Some unsung heroes of pop music get long-overdue recognition in Standing in the Shadows of Motown, a heartfelt documentary directed by Paul Justman. They called themselves the Funk Brothers, a talented group of a dozen or so musicians who were recruited by Berry Gordy from the jazz and blues clubs of Detroit to record the musical tracks for Gordy's Motown label.
Although they worked in relative anonymity, these studio musicians were responsible for a staggering number of soul and R&B hits. The Funk Brothers backed up the Supremes, the Temptations, Smokey Robinson, Marvin Gaye, and a host of other Motown luminaries, only to be all but abandoned when the label moved to L.A. in the early 1970s.

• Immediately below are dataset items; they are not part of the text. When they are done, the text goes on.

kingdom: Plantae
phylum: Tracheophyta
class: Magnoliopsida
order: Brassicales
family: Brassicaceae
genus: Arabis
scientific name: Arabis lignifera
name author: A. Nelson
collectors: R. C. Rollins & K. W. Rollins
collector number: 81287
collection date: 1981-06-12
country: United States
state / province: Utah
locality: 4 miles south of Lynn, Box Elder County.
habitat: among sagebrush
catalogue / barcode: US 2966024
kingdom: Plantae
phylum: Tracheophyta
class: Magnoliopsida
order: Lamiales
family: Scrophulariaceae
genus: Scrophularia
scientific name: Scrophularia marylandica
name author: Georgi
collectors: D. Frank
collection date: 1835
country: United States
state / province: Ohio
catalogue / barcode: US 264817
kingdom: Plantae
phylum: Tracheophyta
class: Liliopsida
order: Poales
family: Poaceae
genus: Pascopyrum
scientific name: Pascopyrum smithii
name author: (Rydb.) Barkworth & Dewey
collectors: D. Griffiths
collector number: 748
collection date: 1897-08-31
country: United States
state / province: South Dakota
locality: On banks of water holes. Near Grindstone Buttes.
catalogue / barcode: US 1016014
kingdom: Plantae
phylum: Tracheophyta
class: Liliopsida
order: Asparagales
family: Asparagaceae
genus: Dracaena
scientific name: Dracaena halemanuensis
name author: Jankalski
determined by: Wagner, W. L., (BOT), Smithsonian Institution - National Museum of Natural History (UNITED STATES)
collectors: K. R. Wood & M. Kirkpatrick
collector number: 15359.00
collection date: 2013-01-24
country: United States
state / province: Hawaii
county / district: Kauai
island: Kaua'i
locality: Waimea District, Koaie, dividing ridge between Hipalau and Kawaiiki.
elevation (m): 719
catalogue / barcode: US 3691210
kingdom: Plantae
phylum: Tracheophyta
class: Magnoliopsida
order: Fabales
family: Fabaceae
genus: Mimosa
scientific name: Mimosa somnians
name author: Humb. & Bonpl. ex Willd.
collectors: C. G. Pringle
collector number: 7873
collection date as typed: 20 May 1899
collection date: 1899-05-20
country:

Standing in the Shadows allows the surviving Funk Brothers to tell their own story, and they tell it well, anchored by the sheer charm of keyboardist Joe Hunter and percussionist Jack "Black Jack" Ashford. Together, they paint a vivid picture of the close-knit musical collaboration that churned out hit after hit in Motown's Studio A (a basement room known affectionately as "the snake pit").
But even more time is spent profiling those Funk Brothers who are now "here in spirit," notably drummer Benny "Papa Zita" Benjamin, keyboardist Earl "Chunk of Funk" Van Dyke, and, at the center of it all, the legendary bassist James Jamerson.